Task:
Please rewrite the items below, replacing every "catalogue" with "catalog" and leaving everything else unchanged.

Task inputs:
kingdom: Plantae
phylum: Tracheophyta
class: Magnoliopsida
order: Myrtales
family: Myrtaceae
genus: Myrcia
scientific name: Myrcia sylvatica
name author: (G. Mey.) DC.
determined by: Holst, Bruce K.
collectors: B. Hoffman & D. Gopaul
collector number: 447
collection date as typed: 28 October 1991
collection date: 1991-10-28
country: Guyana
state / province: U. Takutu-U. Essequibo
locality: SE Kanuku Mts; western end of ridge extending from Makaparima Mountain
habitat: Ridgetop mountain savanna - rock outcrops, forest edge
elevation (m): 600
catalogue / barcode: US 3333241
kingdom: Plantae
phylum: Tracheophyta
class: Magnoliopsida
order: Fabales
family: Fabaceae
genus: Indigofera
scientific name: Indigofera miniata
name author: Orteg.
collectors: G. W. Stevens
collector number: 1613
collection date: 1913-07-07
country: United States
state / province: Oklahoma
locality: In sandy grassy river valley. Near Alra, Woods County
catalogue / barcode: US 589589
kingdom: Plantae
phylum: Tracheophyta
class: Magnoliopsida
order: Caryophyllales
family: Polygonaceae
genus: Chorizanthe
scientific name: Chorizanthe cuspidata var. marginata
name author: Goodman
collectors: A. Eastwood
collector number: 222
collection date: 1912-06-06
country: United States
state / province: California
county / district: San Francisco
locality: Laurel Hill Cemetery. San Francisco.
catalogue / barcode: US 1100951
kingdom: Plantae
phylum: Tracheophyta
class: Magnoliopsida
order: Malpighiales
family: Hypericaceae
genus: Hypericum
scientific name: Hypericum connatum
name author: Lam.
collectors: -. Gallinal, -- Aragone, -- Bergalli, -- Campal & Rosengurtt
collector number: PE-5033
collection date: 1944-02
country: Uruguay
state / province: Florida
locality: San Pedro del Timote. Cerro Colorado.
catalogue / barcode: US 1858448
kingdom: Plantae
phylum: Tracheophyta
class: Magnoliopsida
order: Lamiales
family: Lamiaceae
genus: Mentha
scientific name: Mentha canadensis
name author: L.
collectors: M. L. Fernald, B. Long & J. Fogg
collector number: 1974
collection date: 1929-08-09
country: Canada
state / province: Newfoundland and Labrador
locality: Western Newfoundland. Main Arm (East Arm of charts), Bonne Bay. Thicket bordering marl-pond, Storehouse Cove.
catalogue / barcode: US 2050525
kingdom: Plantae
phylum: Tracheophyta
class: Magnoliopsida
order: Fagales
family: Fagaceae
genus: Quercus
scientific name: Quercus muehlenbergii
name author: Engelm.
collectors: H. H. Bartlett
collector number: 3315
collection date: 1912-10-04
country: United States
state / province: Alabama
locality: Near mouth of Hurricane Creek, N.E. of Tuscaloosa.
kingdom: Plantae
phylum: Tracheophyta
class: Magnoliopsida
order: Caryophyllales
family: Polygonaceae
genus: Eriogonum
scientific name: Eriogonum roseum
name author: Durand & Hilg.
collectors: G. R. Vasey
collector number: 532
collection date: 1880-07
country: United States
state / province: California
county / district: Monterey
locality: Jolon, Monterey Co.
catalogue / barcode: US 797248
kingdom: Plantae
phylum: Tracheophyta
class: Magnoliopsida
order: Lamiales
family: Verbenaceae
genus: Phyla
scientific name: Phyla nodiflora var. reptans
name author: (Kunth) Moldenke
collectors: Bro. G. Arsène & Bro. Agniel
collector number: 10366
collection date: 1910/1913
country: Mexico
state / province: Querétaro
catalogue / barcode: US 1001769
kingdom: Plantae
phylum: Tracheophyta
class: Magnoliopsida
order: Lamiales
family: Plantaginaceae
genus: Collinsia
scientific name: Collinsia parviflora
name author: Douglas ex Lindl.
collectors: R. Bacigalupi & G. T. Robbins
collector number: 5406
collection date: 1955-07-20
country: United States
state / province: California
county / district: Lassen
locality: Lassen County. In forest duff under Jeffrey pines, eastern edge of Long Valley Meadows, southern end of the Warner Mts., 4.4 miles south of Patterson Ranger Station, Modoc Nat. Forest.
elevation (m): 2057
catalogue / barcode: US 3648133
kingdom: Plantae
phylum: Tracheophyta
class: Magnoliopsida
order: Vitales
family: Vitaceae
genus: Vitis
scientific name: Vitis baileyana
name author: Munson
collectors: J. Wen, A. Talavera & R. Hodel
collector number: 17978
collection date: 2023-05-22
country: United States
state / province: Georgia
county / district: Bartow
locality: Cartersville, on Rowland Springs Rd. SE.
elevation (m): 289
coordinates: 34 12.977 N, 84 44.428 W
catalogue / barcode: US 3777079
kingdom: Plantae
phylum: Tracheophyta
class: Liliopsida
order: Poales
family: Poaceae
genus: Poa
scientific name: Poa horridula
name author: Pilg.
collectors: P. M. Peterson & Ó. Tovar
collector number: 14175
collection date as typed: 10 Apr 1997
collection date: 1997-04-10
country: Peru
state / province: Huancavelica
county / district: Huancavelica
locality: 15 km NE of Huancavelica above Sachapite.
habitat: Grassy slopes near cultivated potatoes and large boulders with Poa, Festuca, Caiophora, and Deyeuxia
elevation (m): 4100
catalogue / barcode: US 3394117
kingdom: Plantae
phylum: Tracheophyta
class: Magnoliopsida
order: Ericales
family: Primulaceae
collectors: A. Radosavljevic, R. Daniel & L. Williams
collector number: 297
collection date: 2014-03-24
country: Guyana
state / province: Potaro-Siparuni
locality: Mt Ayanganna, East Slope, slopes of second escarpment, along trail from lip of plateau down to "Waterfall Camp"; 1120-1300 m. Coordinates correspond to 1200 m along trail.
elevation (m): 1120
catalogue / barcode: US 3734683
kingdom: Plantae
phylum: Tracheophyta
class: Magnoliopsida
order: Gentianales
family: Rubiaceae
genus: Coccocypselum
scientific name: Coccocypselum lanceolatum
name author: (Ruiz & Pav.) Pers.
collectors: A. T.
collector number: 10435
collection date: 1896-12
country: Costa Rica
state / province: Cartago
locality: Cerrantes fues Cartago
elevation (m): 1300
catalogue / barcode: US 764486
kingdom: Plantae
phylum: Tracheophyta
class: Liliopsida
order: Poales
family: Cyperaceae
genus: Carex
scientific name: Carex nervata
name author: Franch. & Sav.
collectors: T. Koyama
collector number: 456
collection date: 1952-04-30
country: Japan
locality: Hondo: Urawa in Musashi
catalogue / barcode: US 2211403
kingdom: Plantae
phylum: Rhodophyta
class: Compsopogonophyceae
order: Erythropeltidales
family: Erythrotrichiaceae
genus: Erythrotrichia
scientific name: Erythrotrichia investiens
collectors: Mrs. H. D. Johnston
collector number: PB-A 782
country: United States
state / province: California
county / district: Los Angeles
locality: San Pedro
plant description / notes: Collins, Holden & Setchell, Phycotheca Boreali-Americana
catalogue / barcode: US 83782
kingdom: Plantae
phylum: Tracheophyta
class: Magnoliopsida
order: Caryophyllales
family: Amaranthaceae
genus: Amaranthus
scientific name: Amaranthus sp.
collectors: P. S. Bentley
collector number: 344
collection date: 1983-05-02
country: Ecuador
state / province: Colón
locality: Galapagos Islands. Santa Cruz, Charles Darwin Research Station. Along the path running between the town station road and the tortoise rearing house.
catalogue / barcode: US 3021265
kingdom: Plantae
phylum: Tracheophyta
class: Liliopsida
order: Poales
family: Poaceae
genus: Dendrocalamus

Expected answer:
kingdom: Plantae
phylum: Tracheophyta
class: Magnoliopsida
order: Myrtales
family: Myrtaceae
genus: Myrcia
scientific name: Myrcia sylvatica
name author: (G. Mey.) DC.
determined by: Holst, Bruce K.
collectors: B. Hoffman & D. Gopaul
collector number: 447
collection date as typed: 28 October 1991
collection date: 1991-10-28
country: Guyana
state / province: U. Takutu-U. Essequibo
locality: SE Kanuku Mts; western end of ridge extending from Makaparima Mountain
habitat: Ridgetop mountain savanna - rock outcrops, forest edge
elevation (m): 600
catalog / barcode: US 3333241
kingdom: Plantae
phylum: Tracheophyta
class: Magnoliopsida
order: Fabales
family: Fabaceae
genus: Indigofera
scientific name: Indigofera miniata
name author: Orteg.
collectors: G. W. Stevens
collector number: 1613
collection date: 1913-07-07
country: United States
state / province: Oklahoma
locality: In sandy grassy river valley. Near Alra, Woods County
catalog / barcode: US 589589
kingdom: Plantae
phylum: Tracheophyta
class: Magnoliopsida
order: Caryophyllales
family: Polygonaceae
genus: Chorizanthe
scientific name: Chorizanthe cuspidata var. marginata
name author: Goodman
collectors: A. Eastwood
collector number: 222
collection date: 1912-06-06
country: United States
state / province: California
county / district: San Francisco
locality: Laurel Hill Cemetery. San Francisco.
catalog / barcode: US 1100951
kingdom: Plantae
phylum: Tracheophyta
class: Magnoliopsida
order: Malpighiales
family: Hypericaceae
genus: Hypericum
scientific name: Hypericum connatum
name author: Lam.
collectors: -. Gallinal, -- Aragone, -- Bergalli, -- Campal & Rosengurtt
collector number: PE-5033
collection date: 1944-02
country: Uruguay
state / province: Florida
locality: San Pedro del Timote. Cerro Colorado.
catalog / barcode: US 1858448
kingdom: Plantae
phylum: Tracheophyta
class: Magnoliopsida
order: Lamiales
family: Lamiaceae
genus: Mentha
scientific name: Mentha canadensis
name author: L.
collectors: M. L. Fernald, B. Long & J. Fogg
collector number: 1974
collection date: 1929-08-09
country: Canada
state / province: Newfoundland and Labrador
locality: Western Newfoundland. Main Arm (East Arm of charts), Bonne Bay. Thicket bordering marl-pond, Storehouse Cove.
catalog / barcode: US 2050525
kingdom: Plantae
phylum: Tracheophyta
class: Magnoliopsida
order: Fagales
family: Fagaceae
genus: Quercus
scientific name: Quercus muehlenbergii
name author: Engelm.
collectors: H. H. Bartlett
collector number: 3315
collection date: 1912-10-04
country: United States
state / province: Alabama
locality: Near mouth of Hurricane Creek, N.E. of Tuscaloosa.
kingdom: Plantae
phylum: Tracheophyta
class: Magnoliopsida
order: Caryophyllales
family: Polygonaceae
genus: Eriogonum
scientific name: Eriogonum roseum
name author: Durand & Hilg.
collectors: G. R. Vasey
collector number: 532
collection date: 1880-07
country: United States
state / province: California
county / district: Monterey
locality: Jolon, Monterey Co.
catalog / barcode: US 797248
kingdom: Plantae
phylum: Tracheophyta
class: Magnoliopsida
order: Lamiales
family: Verbenaceae
genus: Phyla
scientific name: Phyla nodiflora var. reptans
name author: (Kunth) Moldenke
collectors: Bro. G. Arsène & Bro. Agniel
collector number: 10366
collection date: 1910/1913
country: Mexico
state / province: Querétaro
catalog / barcode: US 1001769
kingdom: Plantae
phylum: Tracheophyta
class: Magnoliopsida
order: Lamiales
family: Plantaginaceae
genus: Collinsia
scientific name: Collinsia parviflora
name author: Douglas ex Lindl.
collectors: R. Bacigalupi & G. T. Robbins
collector number: 5406
collection date: 1955-07-20
country: United States
state / province: California
county / district: Lassen
locality: Lassen County. In forest duff under Jeffrey pines, eastern edge of Long Valley Meadows, southern end of the Warner Mts., 4.4 miles south of Patterson Ranger Station, Modoc Nat. Forest.
elevation (m): 2057
catalog / barcode: US 3648133
kingdom: Plantae
phylum: Tracheophyta
class: Magnoliopsida
order: Vitales
family: Vitaceae
genus: Vitis
scientific name: Vitis baileyana
name author: Munson
collectors: J. Wen, A. Talavera & R. Hodel
collector number: 17978
collection date: 2023-05-22
country: United States
state / province: Georgia
county / district: Bartow
locality: Cartersville, on Rowland Springs Rd. SE.
elevation (m): 289
coordinates: 34 12.977 N, 84 44.428 W
catalog / barcode: US 3777079
kingdom: Plantae
phylum: Tracheophyta
class: Liliopsida
order: Poales
family: Poaceae
genus: Poa
scientific name: Poa horridula
name author: Pilg.
collectors: P. M. Peterson & Ó. Tovar
collector number: 14175
collection date as typed: 10 Apr 1997
collection date: 1997-04-10
country: Peru
state / province: Huancavelica
county / district: Huancavelica
locality: 15 km NE of Huancavelica above Sachapite.
habitat: Grassy slopes near cultivated potatoes and large boulders with Poa, Festuca, Caiophora, and Deyeuxia
elevation (m): 4100
catalog / barcode: US 3394117
kingdom: Plantae
phylum: Tracheophyta
class: Magnoliopsida
order: Ericales
family: Primulaceae
collectors: A. Radosavljevic, R. Daniel & L. Williams
collector number: 297
collection date: 2014-03-24
country: Guyana
state / province: Potaro-Siparuni
locality: Mt Ayanganna, East Slope, slopes of second escarpment, along trail from lip of plateau down to "Waterfall Camp"; 1120-1300 m. Coordinates correspond to 1200 m along trail.
elevation (m): 1120
catalog / barcode: US 3734683
kingdom: Plantae
phylum: Tracheophyta
class: Magnoliopsida
order: Gentianales
family: Rubiaceae
genus: Coccocypselum
scientific name: Coccocypselum lanceolatum
name author: (Ruiz & Pav.) Pers.
collectors: A. T.
collector number: 10435
collection date: 1896-12
country: Costa Rica
state / province: Cartago
locality: Cerrantes fues Cartago
elevation (m): 1300
catalog / barcode: US 764486
kingdom: Plantae
phylum: Tracheophyta
class: Liliopsida
order: Poales
family: Cyperaceae
genus: Carex
scientific name: Carex nervata
name author: Franch. & Sav.
collectors: T. Koyama
collector number: 456
collection date: 1952-04-30
country: Japan
locality: Hondo: Urawa in Musashi
catalog / barcode: US 2211403
kingdom: Plantae
phylum: Rhodophyta
class: Compsopogonophyceae
order: Erythropeltidales
family: Erythrotrichiaceae
genus: Erythrotrichia
scientific name: Erythrotrichia investiens
collectors: Mrs. H. D. Johnston
collector number: PB-A 782
country: United States
state / province: California
county / district: Los Angeles
locality: San Pedro
plant description / notes: Collins, Holden & Setchell, Phycotheca Boreali-Americana
catalog / barcode: US 83782
kingdom: Plantae
phylum: Tracheophyta
class: Magnoliopsida
order: Caryophyllales
family: Amaranthaceae
genus: Amaranthus
scientific name: Amaranthus sp.
collectors: P. S. Bentley
collector number: 344
collection date: 1983-05-02
country: Ecuador
state / province: Colón
locality: Galapagos Islands. Santa Cruz, Charles Darwin Research Station. Along the path running between the town station road and the tortoise rearing house.
catalog / barcode: US 3021265
kingdom: Plantae
phylum: Tracheophyta
class: Liliopsida
order: Poales
family: Poaceae
genus: Dendrocalamus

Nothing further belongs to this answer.